Update: Here's Bush lending credence to the above report from today's news conference

QUESTION: Mr. President, Senator Ted Kennedy recently repeated his characterization of Iraq as a, quote, "quagmire," and has called it your Vietnam.

And the questioning of Alberto Gonzales and Condi Rice in the Senate has been largely used by Democrats to criticize your entire Iraq program, especially what you're trying to do postwar.

I wonder if you have any response to those criticisms. And what kind of effect do you think these statements have on the morale of our troops and of the confidence of the Iraqi people that what you're trying to do over there is going to succeed?

BUSH: I think the Iraqi people are wondering whether or not this nation has the will necessary to stand with them as a democracy evolves.

The enemy would like nothing more than the United States to precipitously pull out and withdraw before the Iraqis are prepared to defend themselves. Their objective is to stop the advance of democracy. Freedom scares them.

Zarqawi said something interesting the other day: that, you know, he was talking democracy and how terrible democracy is.

We believe that people ought to be allowed to express themselves. And we believe that people ought to decide the fates of their government.

And so the notion that somehow we're not making progress, I just don't subscribe to.

BUSH: I mean, we're having elections and I think people need to put this moment in history in proper context.

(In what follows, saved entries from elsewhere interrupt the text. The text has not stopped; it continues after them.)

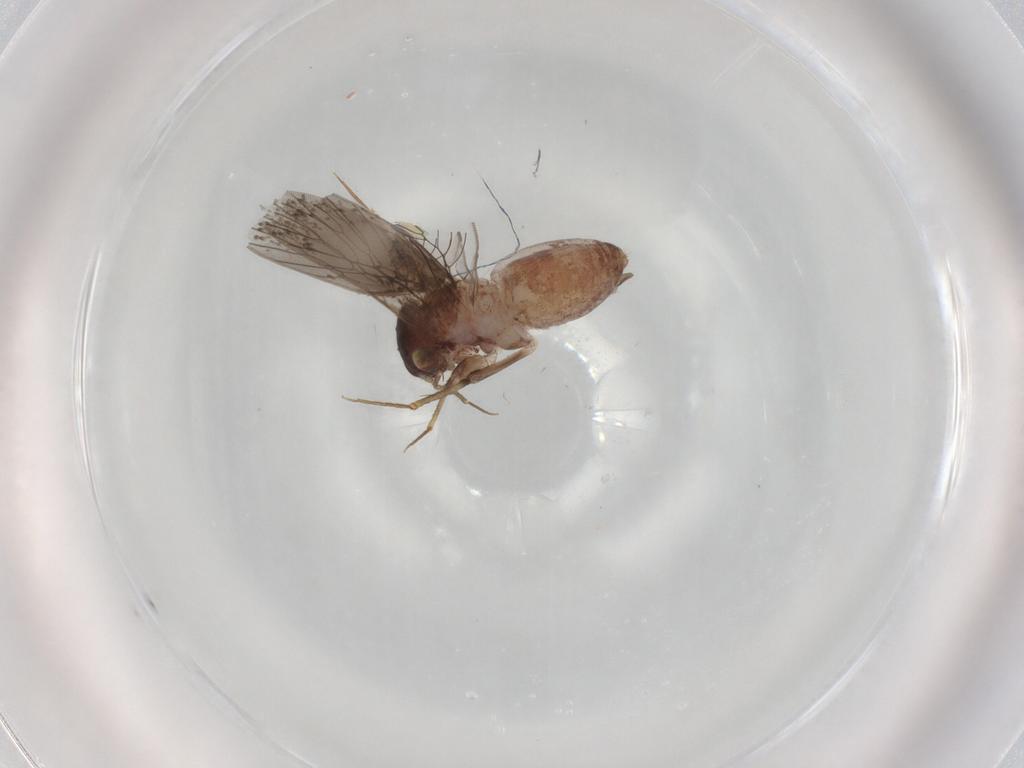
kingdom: Animalia
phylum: Arthropoda
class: Insecta
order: Psocodea
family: Lepidopsocidae
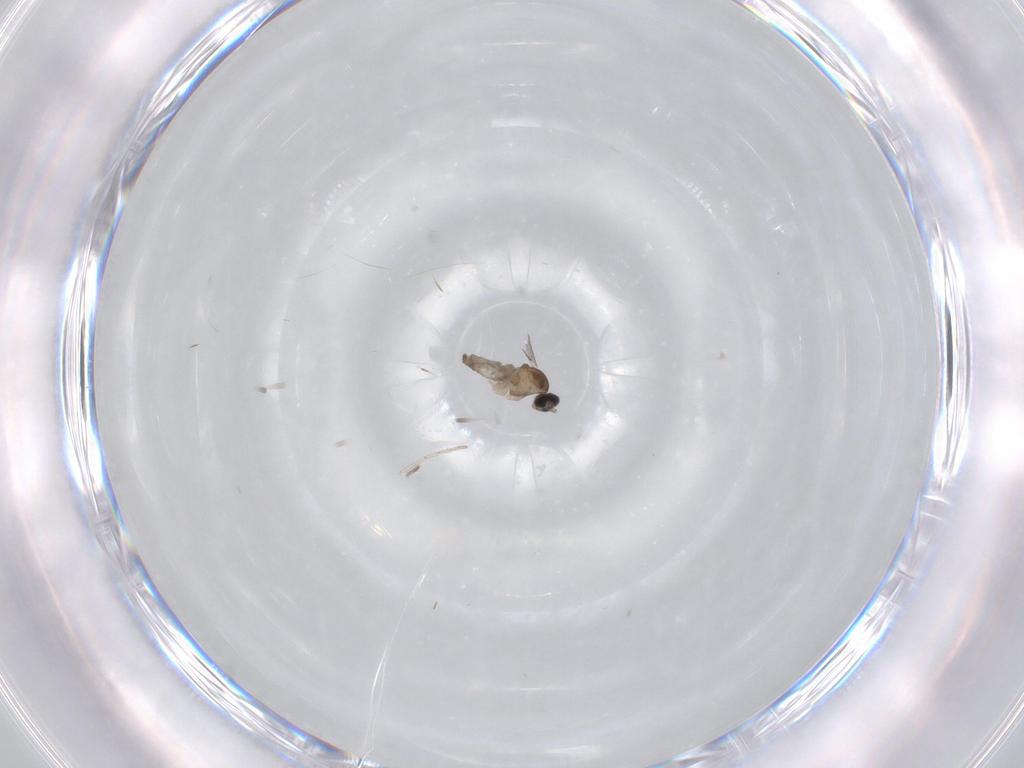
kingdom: Animalia
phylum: Arthropoda
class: Insecta
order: Diptera
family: Cecidomyiidae
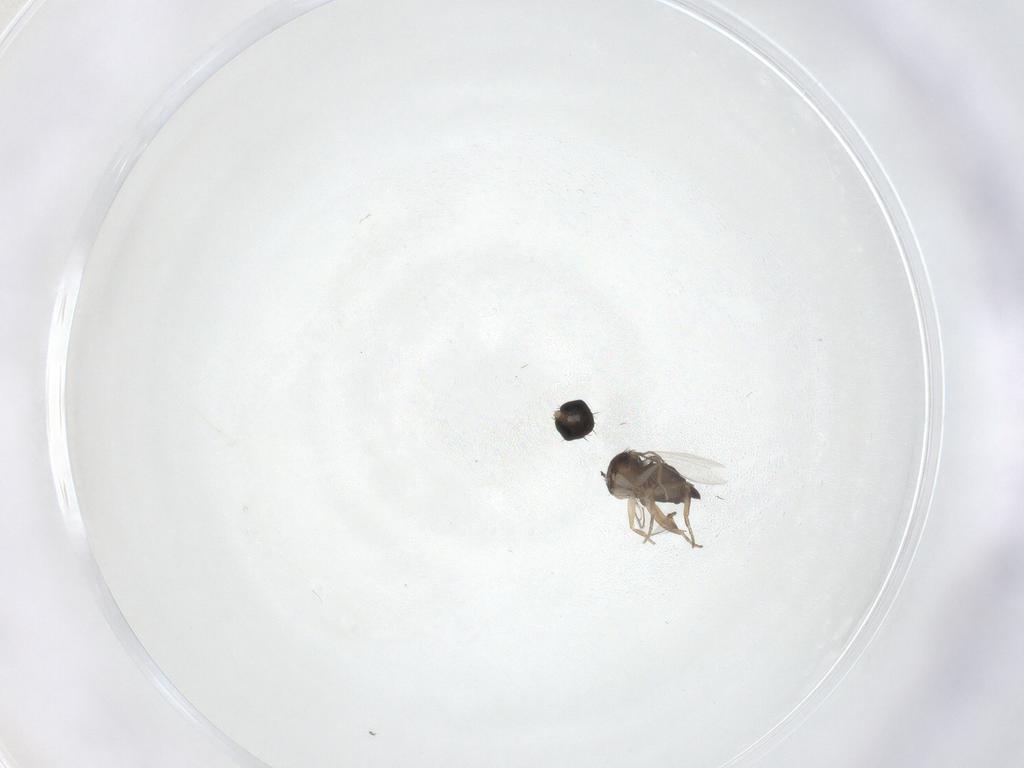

That context, of course, starts with whether or not the world will be better off with Saddam Hussein in power and whether or not America'd be more secure.
There are many things to fairly (and unfairly) criticize this president before. But this alternative ("reality-based") problem that he has is a fair game. He doesn't subscribe to this notion? Facts be damned. We're making progress. He is right on the point that perhaps 20 years from now, we will be looking at a stable flourshing democracy in Iraq. But that doesn't change the current facts on the ground that it is a disaster. The historical "context" he wants people to be mindful of hasn't been written yet! This is when one really has to wonder about the mental capacity of this man. If he is pushing political spin points, he could certainly do better job and come up with better non-answers. The fact that he can't even spin coherently really makes me question the world he personally lives in.